Hacker News new | ask | show | jobs
by btschaegg 3299 days ago
I haven't read the code (read: speculation ahead!), but at least the "what's already there" part seems rather easy to me if the backups are performed in a chunk-based, deduplicated way (cf. also borg backup[1] and restic[2]): First, you perform a GET BUCKET[3], which gives you a list of all files in the bucket. If you name your chunk files after their hashes, that's all the info you need about which chunks you still have to upload. You can then proceed to chunk your local files and upload the missing parts.

The only question remaining would be the amount of data (i.e. filenames) you'll have to download per amount of data in the backups, which you can vary by adjusting the chunking size.

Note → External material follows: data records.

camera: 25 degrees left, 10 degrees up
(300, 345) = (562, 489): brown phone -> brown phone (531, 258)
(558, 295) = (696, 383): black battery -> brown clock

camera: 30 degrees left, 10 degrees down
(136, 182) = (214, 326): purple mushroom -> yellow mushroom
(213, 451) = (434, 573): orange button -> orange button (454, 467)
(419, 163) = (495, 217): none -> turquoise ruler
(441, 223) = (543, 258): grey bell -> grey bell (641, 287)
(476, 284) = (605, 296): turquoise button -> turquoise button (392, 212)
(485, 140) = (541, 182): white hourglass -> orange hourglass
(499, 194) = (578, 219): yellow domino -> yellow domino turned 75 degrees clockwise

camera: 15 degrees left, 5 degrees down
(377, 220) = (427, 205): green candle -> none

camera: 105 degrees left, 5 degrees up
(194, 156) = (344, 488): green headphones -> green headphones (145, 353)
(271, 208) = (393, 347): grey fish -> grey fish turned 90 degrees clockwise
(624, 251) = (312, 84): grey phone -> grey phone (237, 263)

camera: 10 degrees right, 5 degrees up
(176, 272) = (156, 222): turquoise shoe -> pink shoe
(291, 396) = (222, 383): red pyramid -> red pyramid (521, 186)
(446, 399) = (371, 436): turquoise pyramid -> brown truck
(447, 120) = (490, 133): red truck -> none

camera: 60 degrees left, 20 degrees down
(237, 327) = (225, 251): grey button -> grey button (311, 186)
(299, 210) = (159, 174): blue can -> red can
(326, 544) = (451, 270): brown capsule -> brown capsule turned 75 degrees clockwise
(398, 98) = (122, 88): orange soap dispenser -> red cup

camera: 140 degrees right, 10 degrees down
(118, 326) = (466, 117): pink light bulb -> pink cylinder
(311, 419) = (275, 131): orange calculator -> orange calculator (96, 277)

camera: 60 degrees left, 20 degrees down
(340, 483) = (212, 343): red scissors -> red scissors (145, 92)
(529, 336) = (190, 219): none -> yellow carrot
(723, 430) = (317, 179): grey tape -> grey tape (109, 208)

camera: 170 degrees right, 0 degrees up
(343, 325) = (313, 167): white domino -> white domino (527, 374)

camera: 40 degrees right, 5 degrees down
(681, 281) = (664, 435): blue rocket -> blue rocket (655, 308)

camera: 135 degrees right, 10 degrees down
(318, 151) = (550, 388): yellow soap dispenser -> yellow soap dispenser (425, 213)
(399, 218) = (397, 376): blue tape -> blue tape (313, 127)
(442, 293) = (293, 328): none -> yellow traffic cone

[1]: https://github.com/borgbackup/borg

[2]: https://restic.github.io/

[3]: http://docs.aws.amazon.com/AmazonS3/latest/API/RESTBucketGET...

Edit: Of course, because S3's PUT OBJECT[4] is idempotent in this case (i.e. ignoring hash collisions as their probability should be orders of magnitude lower than a doomsday scenario), you could of course just transfer each chunk every time. Realistically, all this would do is hog your bandwidth and ruin your performance. That's why it's possible to make the whole thing lock-free; otherwise you could always run into the problem of uploading the same chunk twice.

[4]: http://docs.aws.amazon.com/AmazonS3/latest/API/RESTObjectPUT...